La doctorante, qui s’intéresse également aux effets des contenus médiatiques sur les rêves, a posé deux questions exploratoires sur ce thème, mais ne sait pas si elle se servira de ces données (le deuxième article de son doctorat sur le sujet consistera en une revue de la littérature). 

L’activité ou l’appareil ?

Mais est-ce l’appareil (et sa lumière bleue) ou l’activité qui influe le plus sur le sommeil? «Est-ce que les conséquences sur le sommeil viennent du fait que ces activités déplacent l’heure à laquelle on se couche ou ces activités occupent-elles le temps qui devrait être passé à dormir? C’est ce que j’aimerais déterminer», confie Ajar Diushekeeva. 

Malheureusement, ce type d’étude ne permet pas de répondre tout à fait à la question. En effet, il est difficile de départager si l’utilisation des médias a une influence négative sur les variables du sommeil ou si ce sont les gens qui ont déjà des difficultés à s’endormir qui les utilisent pour passer le temps avant de se coucher ou essayer de se détendre. «Pour ce faire, ça prendrait des études expérimentales en laboratoire ou des études longitudinales», dit-elle.

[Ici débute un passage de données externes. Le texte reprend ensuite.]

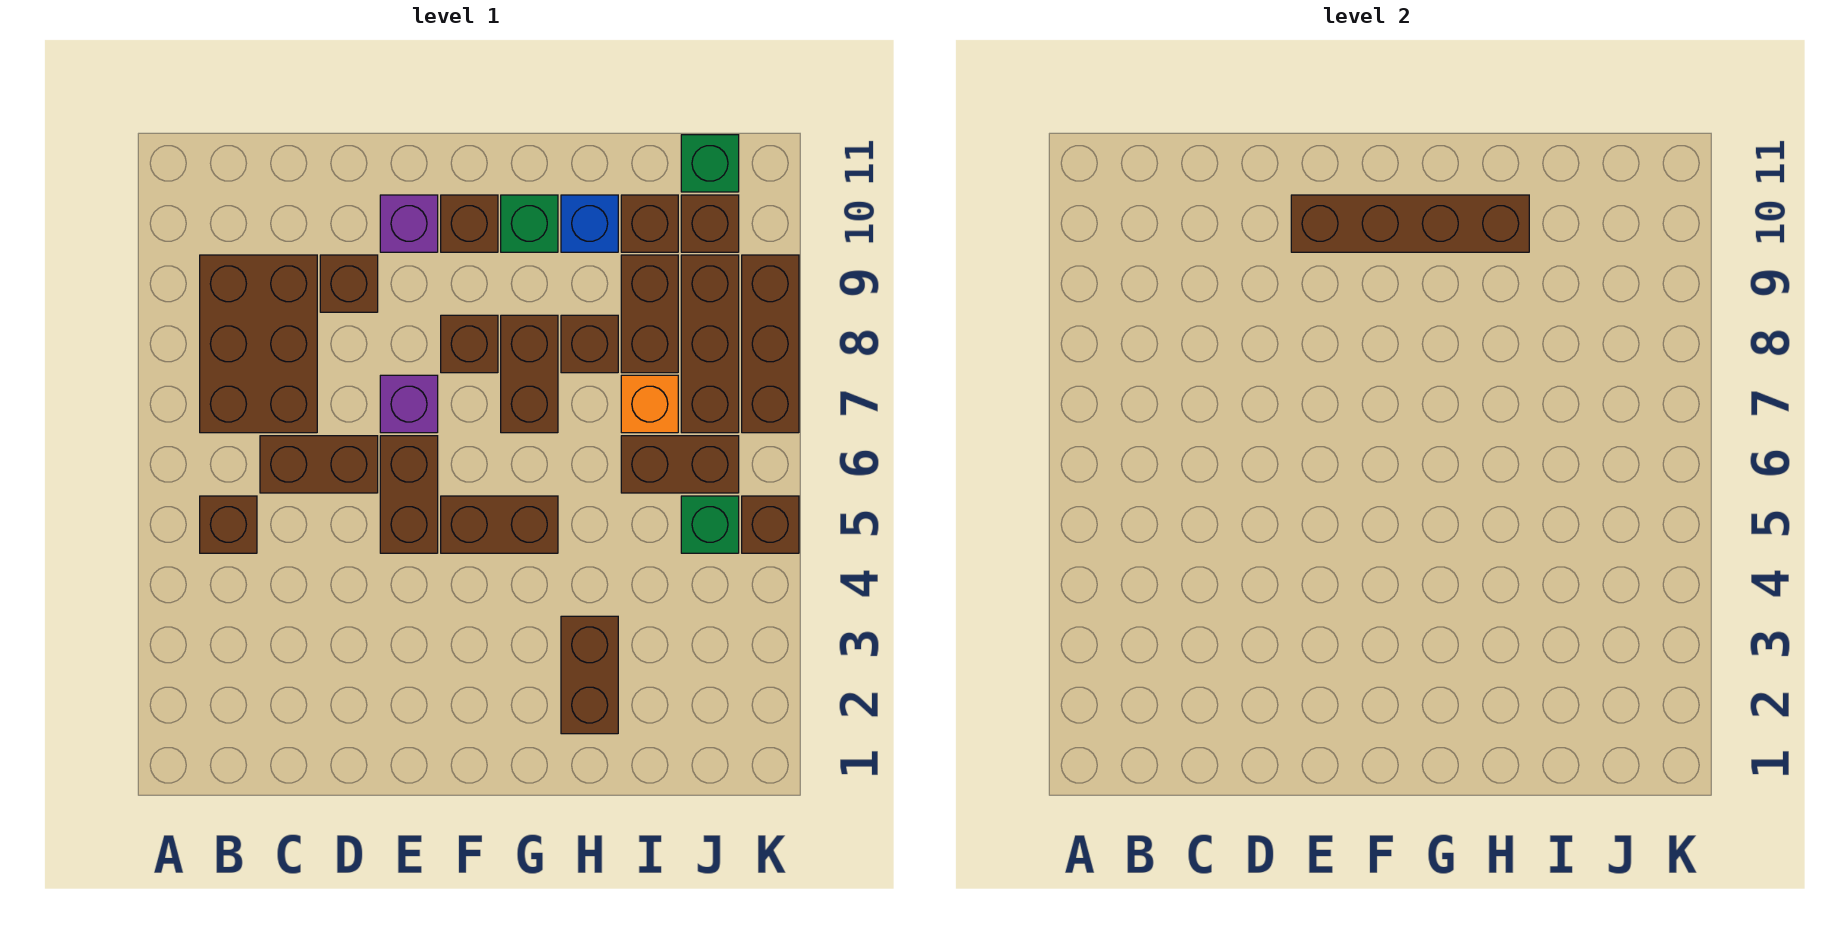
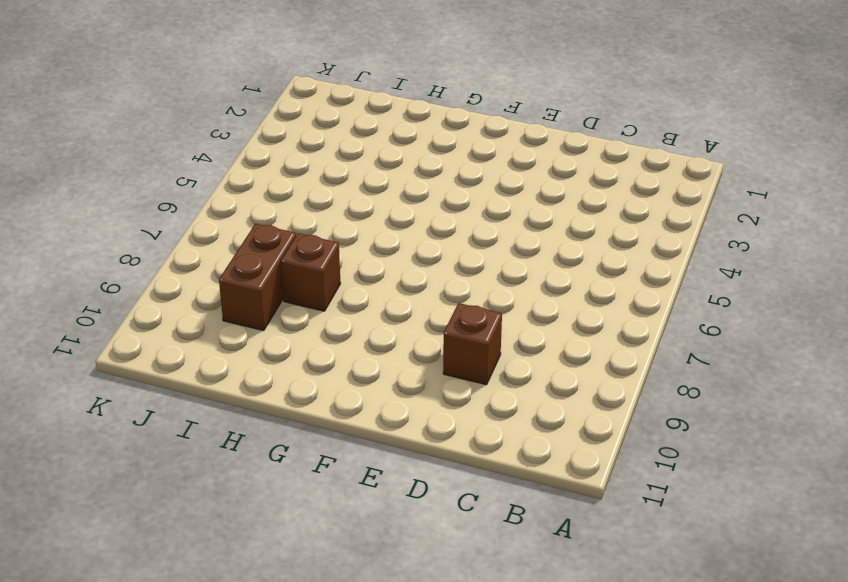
none -> brown 1x1 brick [200,496,257,553]
none -> brown 2x3 brick [200,255,317,433]
none -> brown 1x2 brick [260,436,378,493]

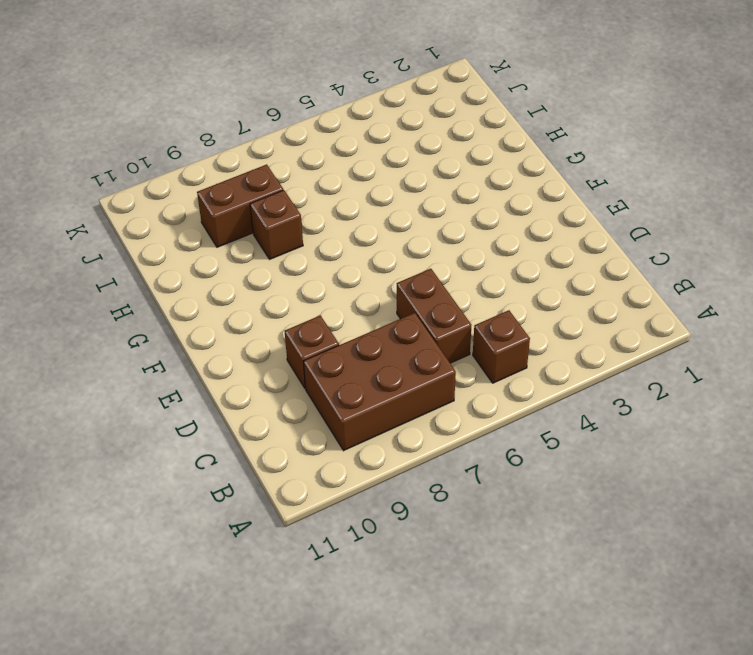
none -> brown 1x2 brick [380,436,438,553]
none -> purple 1x1 brick [380,375,438,433]
none -> purple 1x1 brick [380,195,438,252]

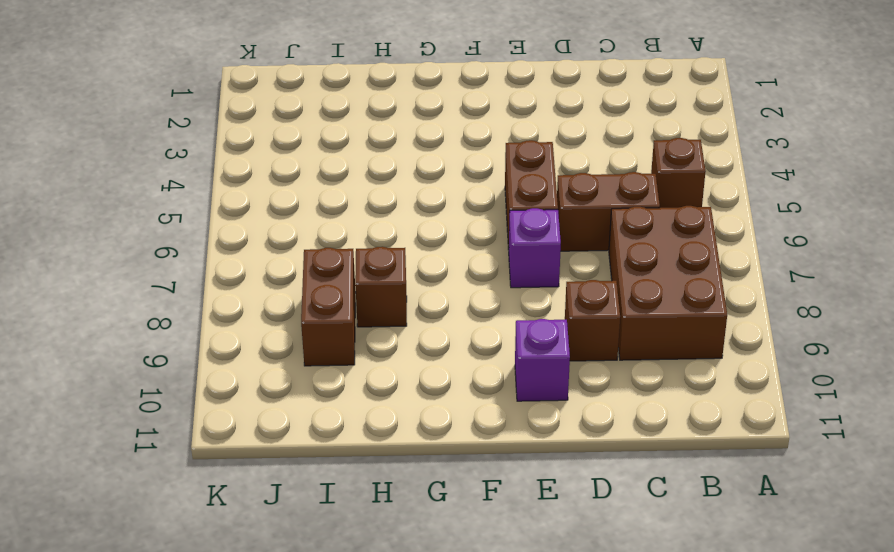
none -> brown 1x2 brick [441,496,558,553]
none -> brown 1x1 brick [441,315,498,373]
none -> brown 1x1 brick [441,195,498,252]

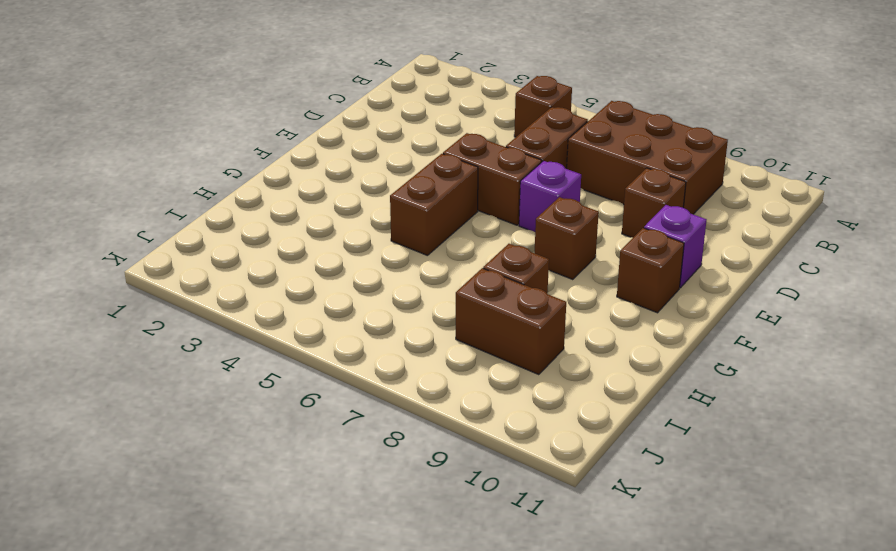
none -> brown 1x2 brick [501,315,558,433]
none -> green 1x1 brick [501,195,558,252]
none -> brown 1x2 brick [561,616,618,734]

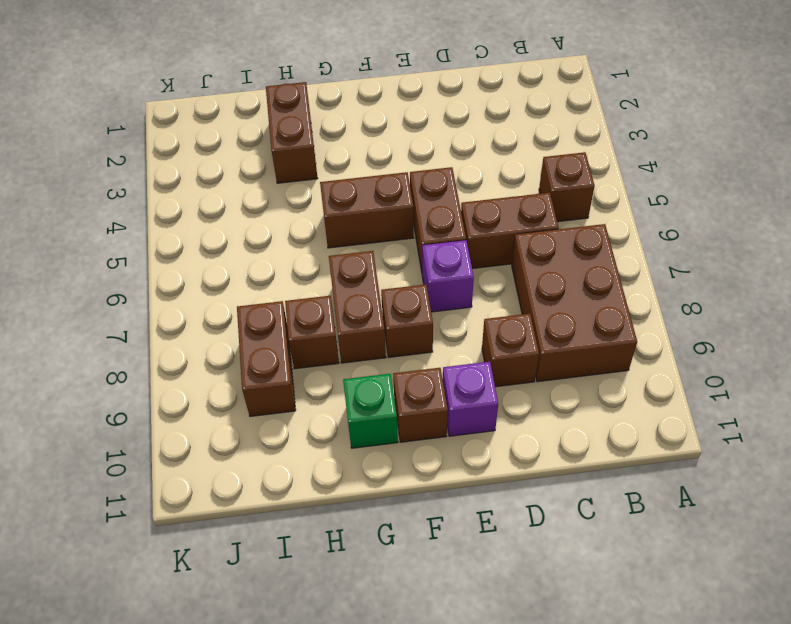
none -> blue 1x1 brick [561,195,618,252]
none -> brown 1x2 brick [621,436,739,493]
none -> orange 1x1 brick [621,375,678,433]

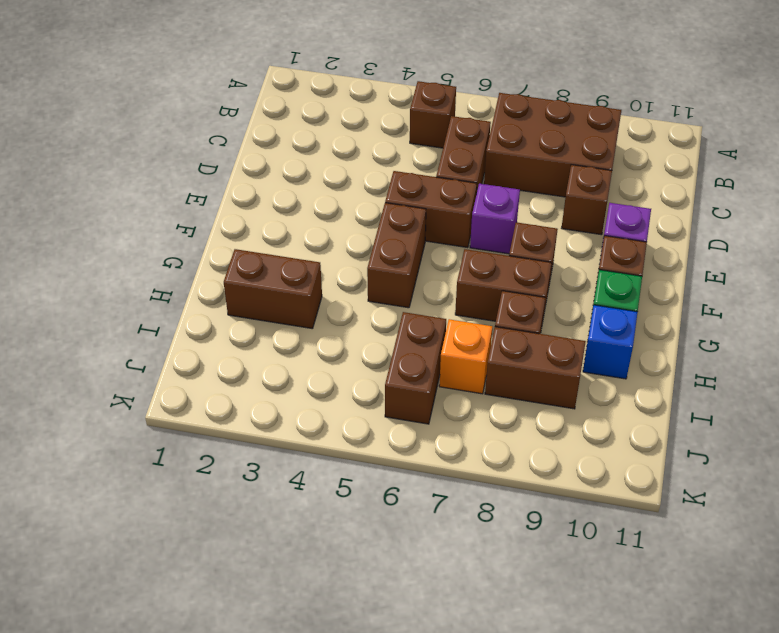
none -> brown 1x1 brick [621,195,678,252]
none -> green 1x1 brick [681,496,739,553]
none -> brown 1x3 brick [681,255,739,433]

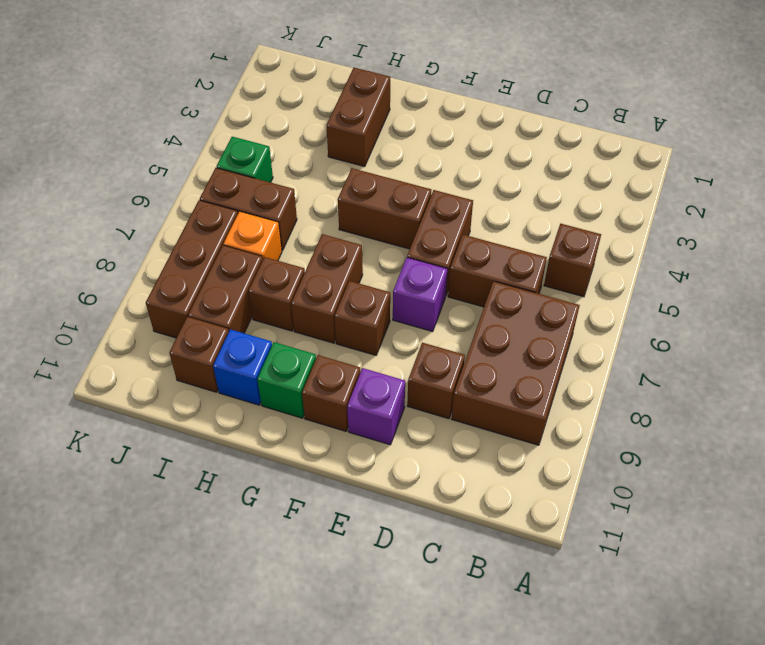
none -> brown 1x1 brick [681,195,739,252]
none -> green 1x1 brick [681,135,739,192]
none -> brown 1x1 brick [742,496,799,553]

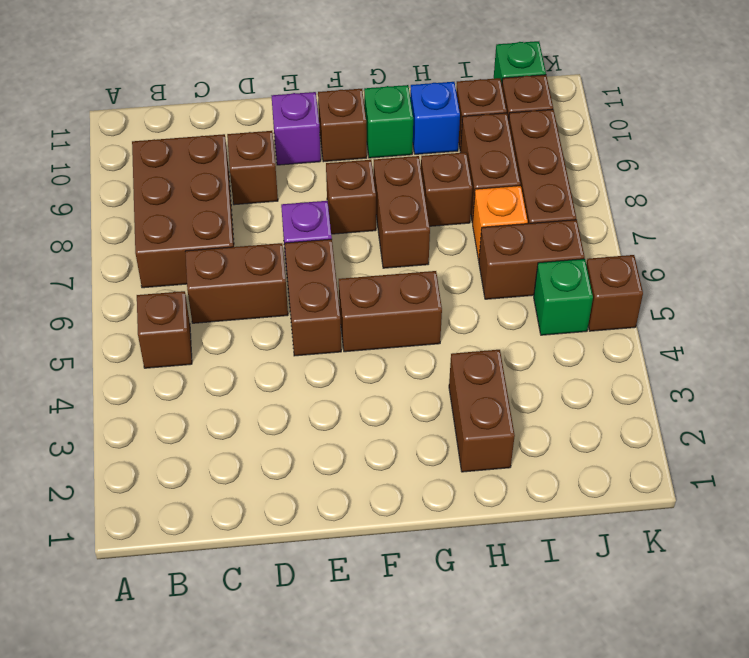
none -> brown 1x3 brick [742,255,799,433]
none -> brown 1x4 brick [1291,195,1529,252]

Mais avec une utilisation aussi étendue, il y a de quoi s’interroger. «Ce qu’on voit dans notre étude et dans d’autres récentes, c’est que les adultes sont probablement tout aussi concernés que les jeunes par l’omniprésence des médias dans leur routine avant le sommeil. Ce serait intéressant de voir si une habitude particulière ou diverses utilisations des médias seraient plus fortement associées à une qualité de sommeil», soulève la doctorante.